トンネリングとP4パイプラインの基本架构
IPトンネリングは、物理的に分散したネットワークノード間に論理的なポイントツーポイント接続を形成するカプセル化技術です。送信端では、元のペイロードデータを新たなIPヘッダーでラップし、外部ルーティングにおいてトンネル出口ノードのアドレスを対象とします。P4言語ではデータプレーンの処理パイプラインがハードコードされますが、具体的な転送エントリは制御プレーン経由で動的に注入されます。テーブル定義はマッチキーと実行アクションを紐付け、制御側から提供されたパラメータを組み合わせてパケットの振る舞いを決定します。
実験の目的と構造設計
本課題では、既存のLIP転送基盤にトンネリングサポート機能を拡張します。従来の宛先IPアドレスに基づくフォワーディングに加え、独自のカプセル化ヘッダーを検出し、その内容に基づいて出力チャネルを制御する仕組みを構築します。作成するヘッダ型には、カプセル化対象のプロトコル種別を示すフィールドと、論理経路を特定するための識別子を含めます。これにより、外部IPアドレスの変動に左右されず、定義済みのトンネル経路に対して安定した配送を実現します。また、標準IPパケット到達時は通常ルーティングへ自動切り替えるフォールバック構造も実装します。
ヘッダ構造体への追加イメージ:
struct headers_t {
ethernet_t eth;
tunnel_hdr_t tun;
ipv4_t ip;
}
パーサの状態遷移変更
新規ヘッダの検出と連続展開を行うため、状態マシンの分岐ロジックを更新します。 etherType を判定基準とし、トンネルタイプ検知時にはまずは`tun`フィールドを抽出した後、内部プロトコルフィールドを確認して通常 IPv4 パーサーへ制御を委譲します。

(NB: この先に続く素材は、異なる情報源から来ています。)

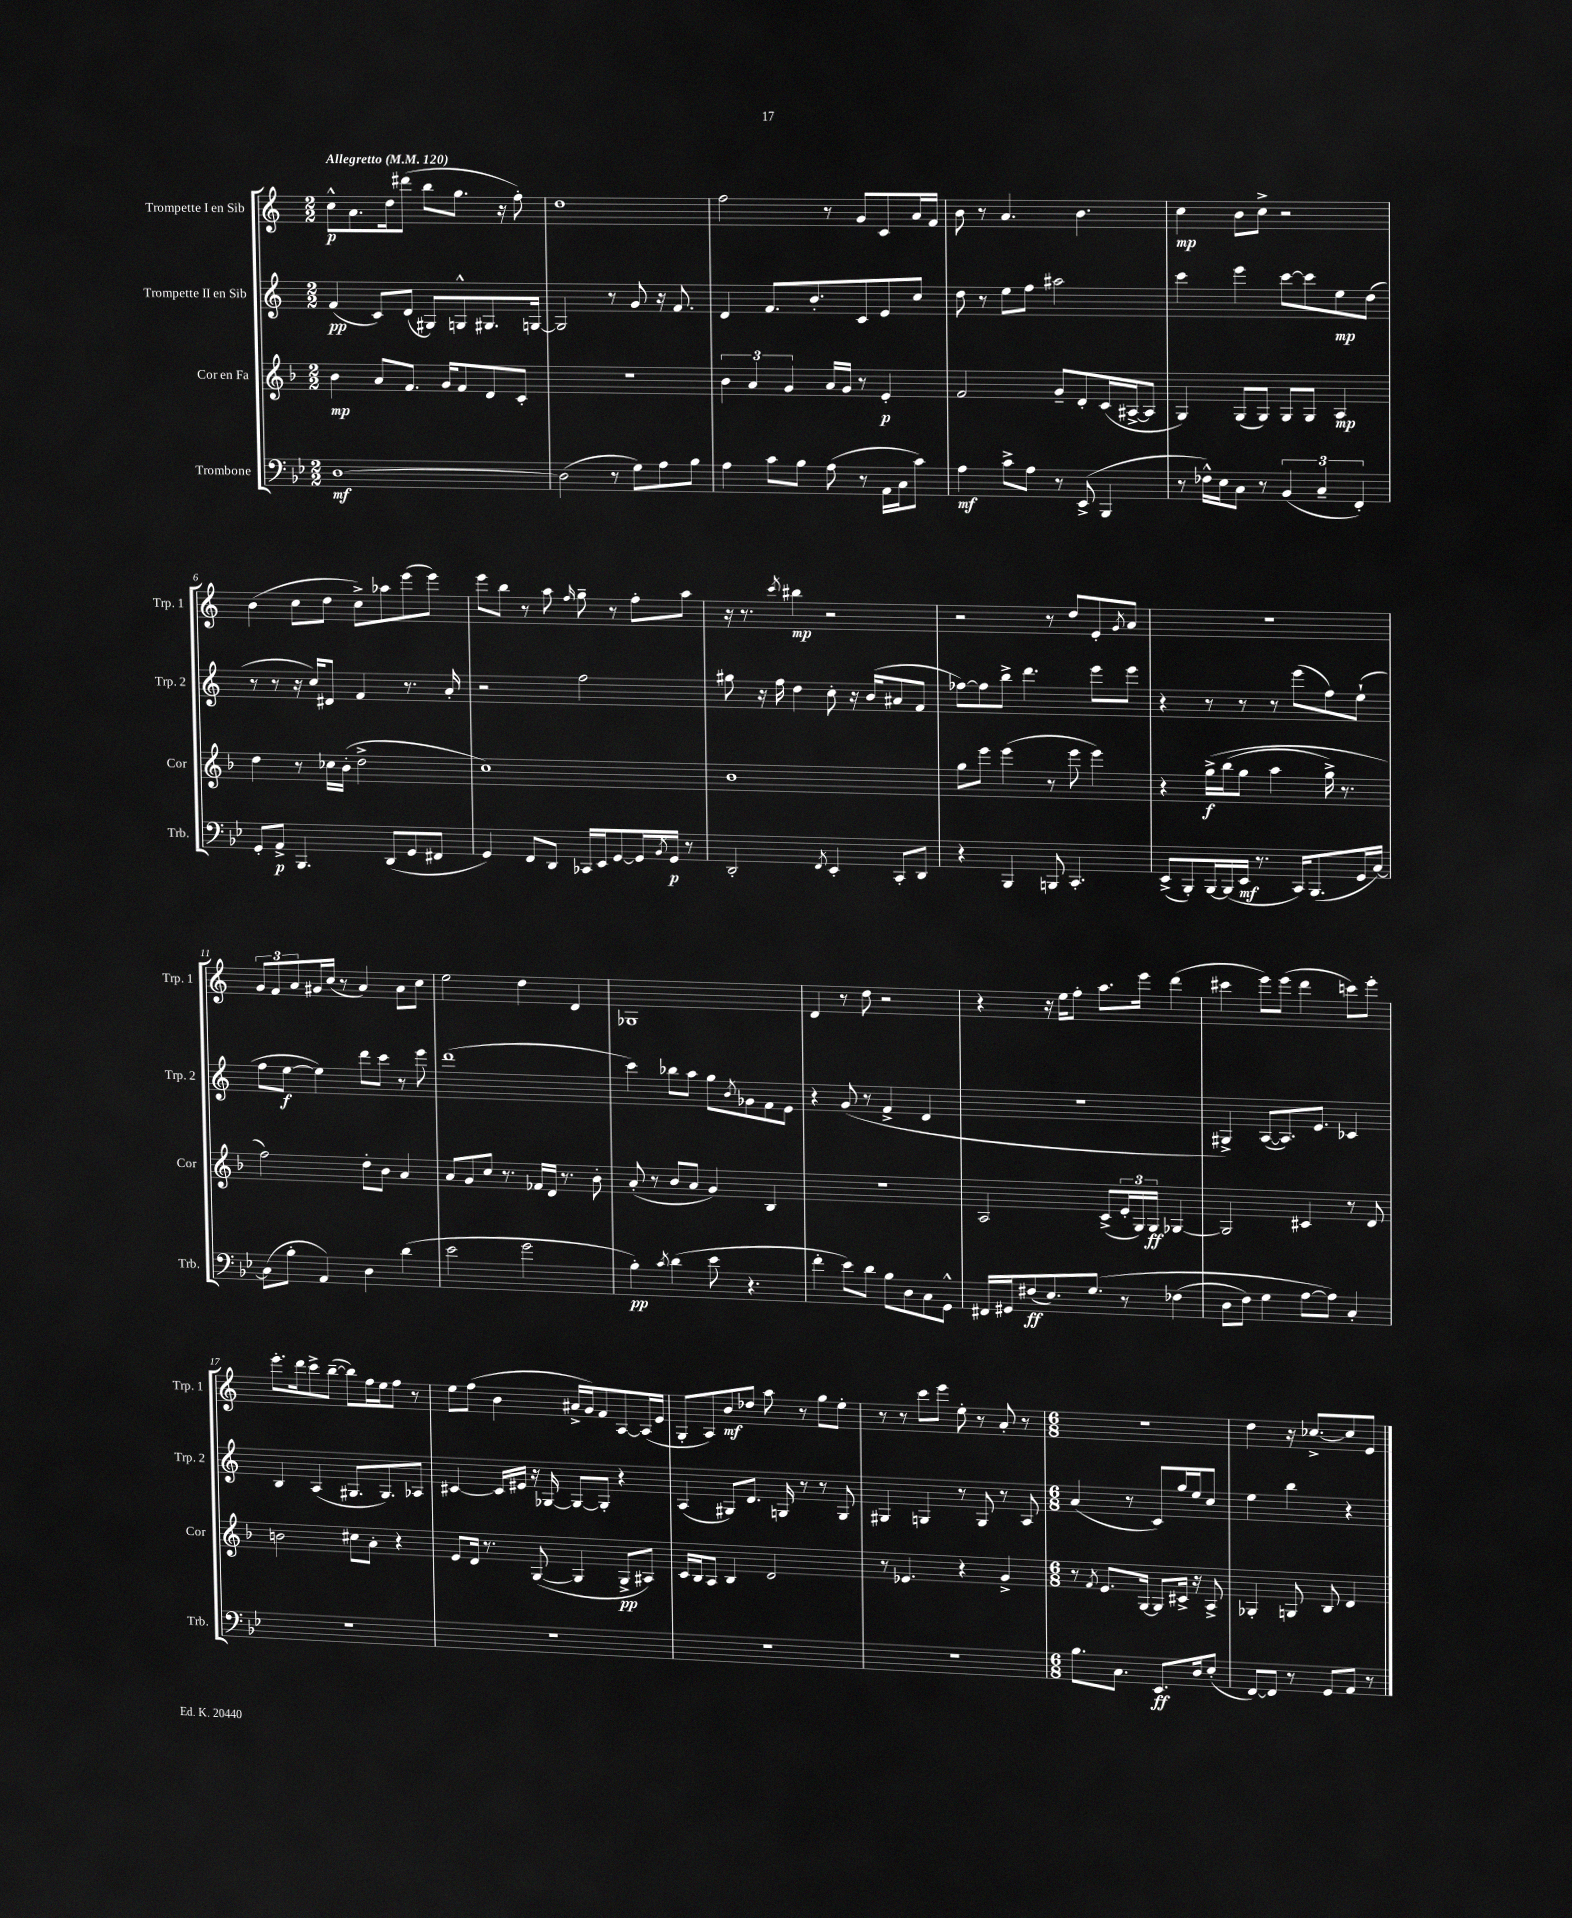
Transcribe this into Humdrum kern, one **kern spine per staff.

**kern	**kern	**kern	**kern
*staff4	*staff3	*staff2	*staff1
*clefF4	*clefG2	*clefG2	*clefG2
*k[b-e-]	*k[b-]	*k[]	*k[]
*M2/2	*M2/2	*M2/2	*M2/2
*MM120	*MM120	*MM120	*MM120
[1D	4b-	(4f	8cc^^
.	.	.	8.a
.	8a	8c)	.
.	.	.	16dd
.	8.f	(8d	(8ddd#
.	.	8G#)	8bb
.	16g	.	.
.	8f	8G^^	8.gg
.	8d	8.G#	.
.	.	.	16r
.	8c'	.	8ff')
.	.	[16G	.
=	=	=	=
(2D]	1r	2G]	1dd
8r	.	8r	.
8G)	.	8g	.
8A	.	16r	.
.	.	8.f	.
8B-	.	.	.
=	=	=	=
4A	6b-	4d	2ff
.	6a	.	.
8c	.	8.f	.
.	6g	.	.
8B-	.	.	.
.	.	8.b'	.
(8A	16a	.	8r
.	16g	.	.
8r	8r	8c	8g
16AA	4e'	8e	8c
16C	.	.	.
8c)	.	8cc	16a
.	.	.	16f
=	=	=	=
4A	2f	8dd	8b
.	.	8r	8r
8c^	.	8ee	4.a
8A	.	8ff	.
8r	8g~	2aa#	.
(8EE-^	8d'	.	4.b
4BBB-	(16c	.	.
.	[16A#^	.	.
.	8A#]	.	.
=	=	=	=
8r	4G)	4ccc	4cc
16F-^^)	.	.	.
16E-	.	.	.
8C	(8G	4eee	8b
8r	8G)	.	8cc^
(6BB-	8G	[8ccc	2r
.	8G	8ccc]	.
6C~	.	.	.
.	4A	8ee	.
6FF')	.	.	.
.	.	(8dd	.
=	=	=	=
8GG'	4dd	8r	(4b
8AA^	.	8r	.
4.BBB-	8r	16r	8cc
.	.	16cc)	.
.	16cc-	8d#	8dd
.	(16b-'	.	.
.	2dd^	4f	8cc^)
(8DD	.	.	8aa-
8GG	.	8.r	(8eee
8FF#	.	.	8eee)
.	.	16a'	.
=	=	=	=
4GG)	1cc)	2r	8eee
.	.	.	8bb
8FF	.	.	8r
8DD	.	.	8aa
.	.	.	16qqff
16CC-	.	2ff	8gg~
16EE-	.	.	.
[8GG	.	.	8r
16GG]	.	.	8ff'
8qBB-	.	.	.
16GG	.	.	.
8r	.	.	8aa
=	=	=	=
2DD'	1b-	8gg#	16r
.	.	.	8.r
.	.	16r	.
.	.	16ff	.
.	.	.	8qccc
.	.	4dd	4bb#
8qFF	.	.	.
4EE-'	.	8cc'	2r
.	.	16r	.
.	.	(16b	.
8CC'	.	8a#	.
8DD	.	8f	.
=	=	=	=
4r	8gg	[8ff-)	2r
.	8eee	8ff-]	.
4BBB-	(4eee	8bb^	.
.	.	4.ddd	.
8BBB	8r	.	8r
4.CC'	8eee	.	8dd
.	4eee)	8eee	8e'
.	.	.	8qg
.	.	8eee	8a
=	=	=	=
(8EE-^	4r	4r	1r
8BBB-')	.	.	.
[16BBB-	&(16gg^	8r	.
(16BBB-]	(16bb-	.	.
16EE-	8gg	8r	.
8.r	.	.	.
.	4aa	8r	.
16CC)	.	(8eee	.
(8.BBB-	.	.	.
.	16gg^)	8ff)	.
.	8.r	.	.
16GG	.	(8ee`	.
[16C)	.	.	.
=	=	=	=
(8C]	2ff&)	8ff	12g
.	.	.	12f
8B-'	.	[8ee	.
.	.	.	12a
4AA)	.	4ee])	16g#
.	.	.	(16cc
.	.	.	8r
4D	8dd'	8ddd	4a)
.	8b-	8ccc	.
(4d	4a	8r	8a
.	.	8eee	8cc
=	=	=	=
2e-	8a	(1ddd	2ee
.	8g	.	.
.	8cc	.	.
.	8.r	.	.
2g	.	.	4dd
.	16f-	.	.
.	16d	.	.
.	8.r	.	.
.	.	.	4d
.	8b-'	.	.
=	=	=	=
4B-')	(8a'	4ccc)	1G-
.	8r	.	.
8qc	.	.	.
(4d	8b-	8bb-	.
.	8a	8aa	.
8e-	4g)	8gg	.
.	.	8qb	.
4.r	.	8g-	.
.	4B-	8f	.
.	.	8e	.
=	=	=	=
4f'	1r	4r	4d
8e-)	.	(8g	8r
8d	.	8r	8dd
8B-	.	4f^	2r
8D	.	.	.
8C	.	4d	.
8GG^^	.	.	.
=	=	=	=
16FF#	2A	1r	4r
16GG#	.	.	.
(8F#	.	.	.
8.E-)	.	.	16r
.	.	.	16ee
.	.	.	8ff'
&(8.G	.	.	.
.	(8c^	.	8.aa
8r	24e'	.	.
.	24G)	.	.
.	.	.	16eee
.	24G	.	.
(4F-	[4G-	.	(4ddd
=	=	=	=
8D	2G-]	4G#^)	4ccc#
8F)	.	.	.
4G	.	([8A	8eee)
.	.	8.A])	(8eee
[8A	4c#	.	4ddd
.	.	8.e	.
8A]&)	.	.	.
4C'	8r	4c-	8ccc)
.	8d	.	8eee'
=	=	=	=
1r	2b	4B	8.eee'
.	.	.	16ddd
.	.	(4A	8ccc^
.	.	.	([8bb~
.	8cc#	8.G#	8bb])
.	8a'	.	16ff
.	.	8.G#)	16ee
.	4r	.	8ff
.	.	8A-	8r
=	=	=	=
1r	8e	[4c#	8ee
.	16d	.	(8ff
.	8.r	.	.
.	.	16c#]	4b
.	.	16e#	.
.	([8G	16r	.
.	.	[16G-	.
.	4G]	8G-_	16a#^
.	.	.	16g)
.	.	8G-']	8f
.	8G^	4r	[8A
.	8A#)	.	(16A]
.	.	.	16e
=	=	=	=
1r	16c	(4A	8G'
.	16B-	.	.
.	8A	.	8A)
.	4B-	8G#)	8b
.	.	8.d	8dd-
.	2d	.	8aa
.	.	16G	.
.	.	8r	8r
.	.	8r	8gg
.	.	8G	8ee'
=	=	=	=
1r	8r	4G#	8r
.	4.e-	.	8r
.	.	4G	8ccc
.	.	.	8eee
.	4r	8r	8ee'
.	.	8G	8r
.	4g^	8r	8a'
.	.	8A	8r
=	=	=	=
*M6/8	*M6/8	*M6/8	*M6/8
8.B-	8r	(4a	2.r
.	8qf	.	.
.	8.e	.	.
8.C	.	.	.
.	.	8r	.
.	[16G	.	.
8.EE-	8G]	8c)	.
.	16c#^	16gg	.
16D	16r	16ee	.
(8E-'	8A^	8cc	.
=	=	=	=
[8FF)	4G-'	4ee	4dd
8FF]	.	.	.
8r	8G	4bb	16r
.	.	.	[8.cc-^
8GG	8B-	.	.
8AA	4d	4r	8cc-]
8r	.	.	8e
==	==	==	==
*-	*-	*-	*-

parser TnlParser(packet_in packet, out headers_t hdr, inout metadata meta, inout standard_metadata_t std_meta) {
state start {
packet.extract(hdr.eth);
transition select(hdr.eth.etherType) {
ETHER_TYPE_IPV4: parse_ipv4;
ETHER_TYPE_TNL: parse_tunnel;
default: accept;
}
}
state parse_ipv4 {
packet.extract(hdr.ip);
transition accept;
}
state parse_tunnel {
packet.extract(hdr.tun);
transition select(hdr.tun.inner_proto) {
ETHER_TYPE_IPV4: parse_ipv4;
default: accept;
}
}
}
コントロールプレーンとマッチング定義
エGRESSポート決定のアクションとテーブルを作成します。`exact` キーを使用してトンネル識別子を照合し、制御面から授与されたポート番号を `egress_spec` に反映します。適用ブロックではヘッダの有効性フラグを監視し、優先度の高い順にテーブル実行を呼び出します。
action forward_via_tunnel(egressSpec_t output_port) {
std_meta.egress_spec = output_port;
}
table tunnel_table {
key = {
hdr.tun.next_hop_id: exact;
}
actions = {
forward_via_tunnel;
drop;
NoAction;
}
size = 1024;
default_action = drop();
}
control IngressCtrl(inout headers_t hdr, inout metadata meta, inout standard_metadata_t std_meta) {
apply {
if (hdr.tun.isValid()) {
tunnel_table.apply();
} else if (hdr.ip.isValid()) {
ipv4_lpm_table.apply();
}
}
}
デパーサーと動作検証
再構築フェーズでは、各ヘッダの抽出完了状態に関わらずデパーサーが内部的に `isValid` を評価するため、開発者は手動チェックを追加する必要はありません。定義した順序でemitを呼び出すことで、カプセル化レイヤー構造が正しく復元されます。
control OutDeparser(packet_out packet, in headers_t hdr) {
apply {
packet.emit(hdr.eth);
packet.emit(hdr.tun);
packet.emit(hdr.ip);
}
}
実装をコンパイルし実行環境にデプロイした後、h3 に対する宛先設定を調整するとトンネル転送が正常に稼働していることを確認できます。この際、転送判定は独自ヘッダー内の識別子値に完全に依存するため、外部IPアドレスの内容が変更されても初期設定された論理パスを通じてパケットが配送されます。従来のIPルーティングテーブルの干渉を受けずに独立した仮想回線としての機能が発揮されます。